▶ Extracted text
BEGIN

Have you ever wanted something so bad that you would do just about anything to get it?

For example, think about some of the remarkable things that athletes put themselves through to make the team or to win a championship.  I remember when I was pursuing a career in basketball I would do some really crazy things – things like getting up early in the morning to go jogging!  And that was just so I could run around bouncing a ball!

Or perhaps think about when you first fell in love – the first time someone stole your heart.  It’s a breathtaking experience, which seems to relativise everything you valued up to that point.  You probably felt like you would go to the ends of the earth to be with this person.

Again, the parents here can certainly relate if you think about the birth of your first child – when you first held your baby, and you perhaps weren’t entirely sure how this little person had ended up in your arms, but you just knew that you would do anything for him or for her.

These are some of our human loves, in pursuit of which we do some remarkably difficult things.  Now multiply all this infinitely as we speak about the divine love.

END

▶ Collected data
BEGIN

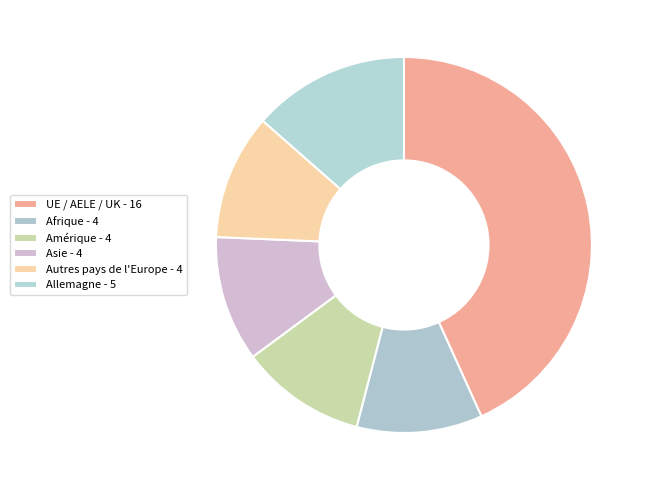

How many segments does this pie chart have?

6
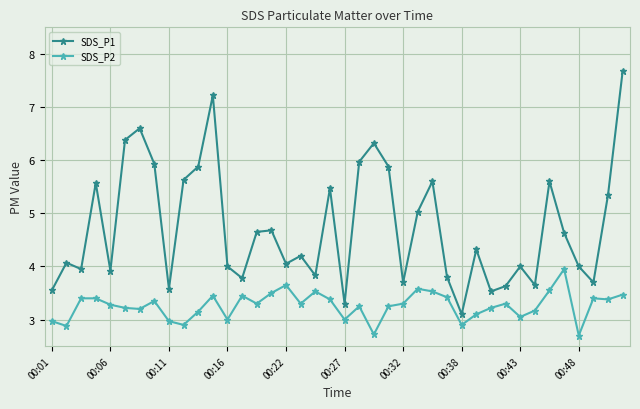

Which series has the largest total across all categories?

SDS_P1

END

▶ Your instructions
Rewrite the passage on love, starting with "These are some" and going on through "the divine love.", with "human loves" changed to "earthly loves".

▶ Solution
These are some of our earthly loves, in pursuit of which we do some remarkably difficult things.  Now multiply all this infinitely as we speak about the divine love.